Poco después se la sacó de repente y de la roja cabeza brotaron borbotones blancos y espesos que fueron a caer sobre el liso vientre de mi virgencita.

No quise permanecer viendo como el señor Lozano se desplomaba sobre mi dulce amor.

Fue un mazazo que me hizo llorar toda la noche, hasta que el sueño me venció apiadándose de mi congoja.

De repente, perdí el apetito y mis tías y mi abuela me hincharon a Ceregumil y Aceite de Hígado de Bacalao el resto del verano.

La verdad es que yo he sido siempre un despistado de tomo y lomo, muy poco observador y bastante ingenuo, cuando no tonto de remate. Quizá mi cerebro vive exclusivamente de fantasías, que no son propiamente fantasías sino una especie lapsus, de estar en otra parte. Si creo que algo es de cierta manera, me llevo una sorpresa cuando no es así porque esa creencia nada tiene que ver con lo que ocurre en realidad. Pero me resulta más agradable porque concuerda mejor con lo que quisiera ser y no soy. Me ocurría, y me ocurrió siempre, lo mismo que a Walter Mity en su vida privada. Son ensoñaciones que me apartan de la realidad pura y dura y que me hacen cometer toda suerte de patinazos e idioteces.
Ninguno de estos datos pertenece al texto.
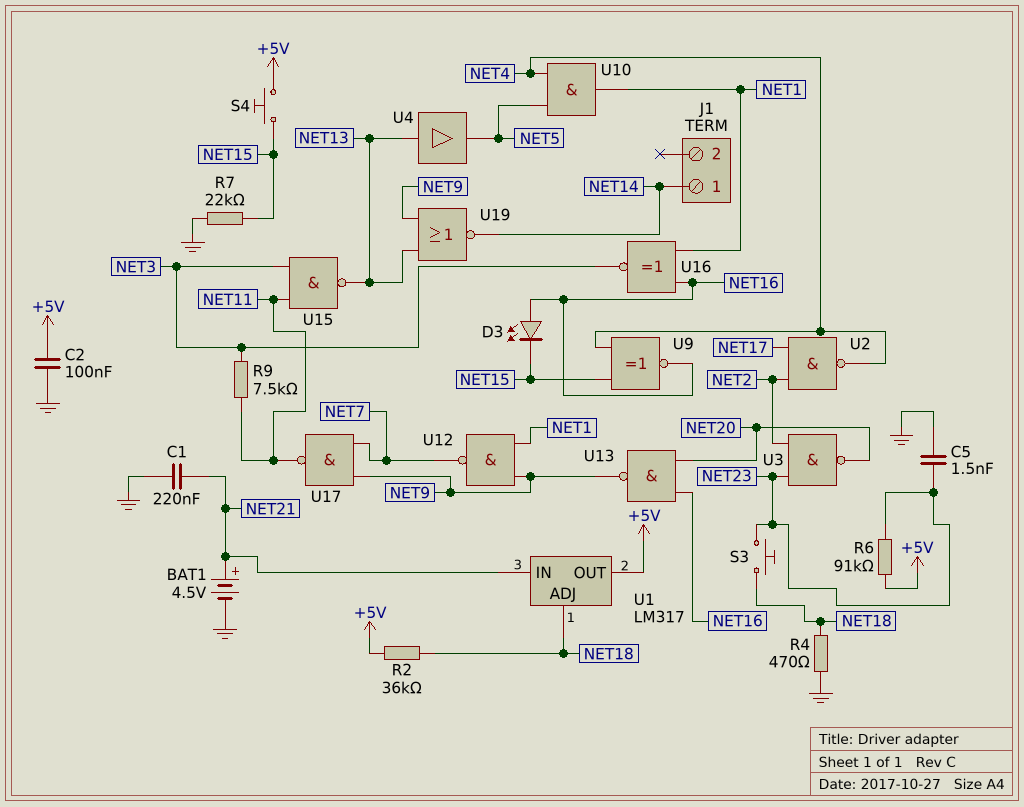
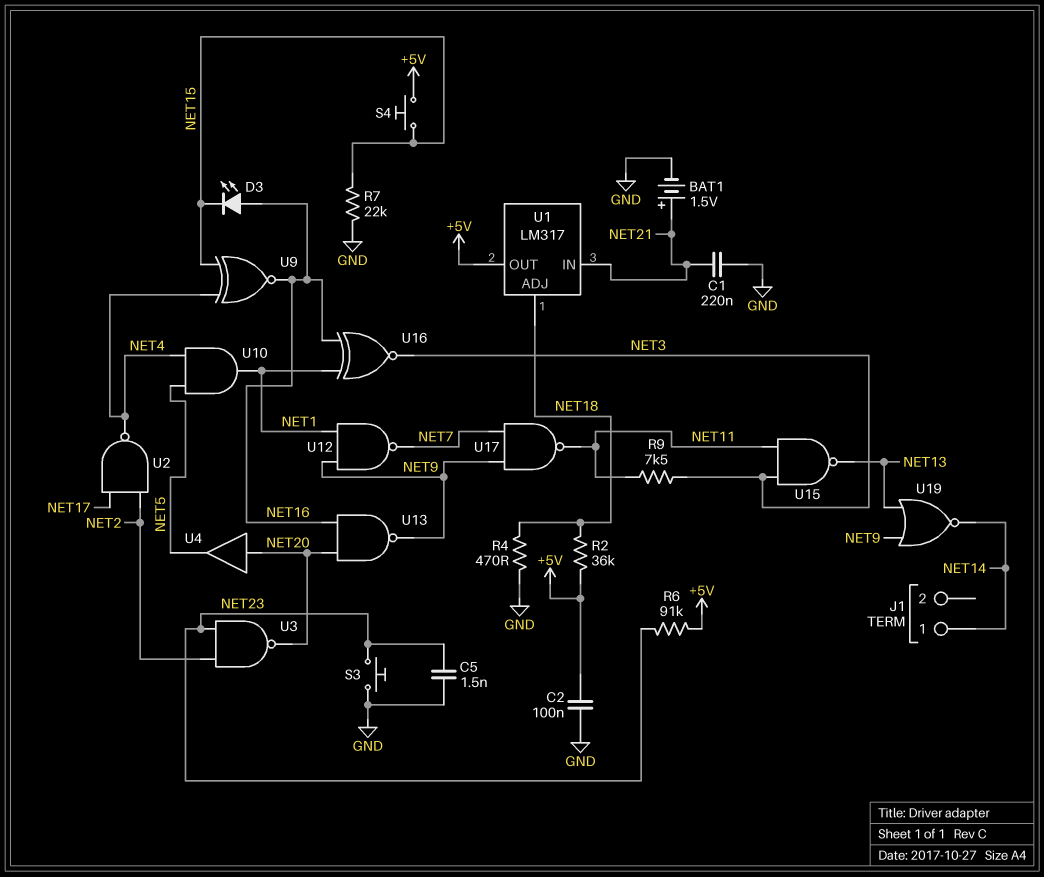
BAT1: 4.5V (plus NET21, minus GND) -> 1.5V (plus NET21, minus GND)
S3: button (NET18, NET23) -> button (GND, NET23)
U4: buffer (in NET13, out NET5) -> buffer (in NET20, out NET5)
También fue aquel año cuando me enteré de que el cuento de la cigüeña era sólo eso, un cuento. Se encargó de explicármelo el hermano de Inmaculada, Félix, tres años mayor que yo. Supe como se hacían los niños y comprendí que lo ocurrido entre su hermana y yo era la forma adecuada de hacer los bebés y el que el zumo blanco del señor Lozano era la semilla de la que nacían los niños. Claro que a Félix no le dije nada de lo ocurrido entre ella y yo y lo que había ocurrido con el pianista. Despistado sí, pero idiota no.

No me gustó pensar que mi madre había hecho lo mismo para traerme al mundo. Hecho por ella me parecía deshonesto, y poco menos que una guarrada. Yo creía que mi madre me había encargado a París y que había llegado a España colgado del largo pico de la zancuda.

Cuando marché con mis padres finalizadas las vacaciones de verano, completamente trastornado, poco podía imaginar que tardaría ocho largos años en volver a verla. Ocho años en los que hubiera podido adquirir alguna experiencia con respecto a las mujeres. Pues no fue así. Seguía siendo tan pardillo como cuando me separé de mi primer amor infantil.

Con respecto al sexo y a las mujeres seguía siendo tan inocente como un niño de pañales. Creo que si perdí tantas ocasiones de poseer a más mujeres, se debió más que nada a mi eterna capacidad de "estar siempre en la luna". Dejé de gozarlas por las causas más peregrinas que se puedan imaginar.

Hasta aquí he relatado mis dos primeras experiencias. Por aquel entonces, aunque sabía ya como se hacían los niños, no tenía ni idea de lo que era un orgasmo y bien hubiera podido experimentarlo a no ser por un cazo de leche y de un piano desafinado. Cierto es que la metí en caliente y que hacerlo me proporcionó un placer excepcional que recordaré toda la vida.

Desde que vi a Concha desnuda de cintura para abajo me gustaron las mujeres a rabiar y me siguen gustando.

Ya lo creo.

Lo que no me gusta es siempre la misma durante mucho tiempo, porque tarde o temprano acaban traicionándote. No falla nunca, de una u otra manera se la apañan para engañarte.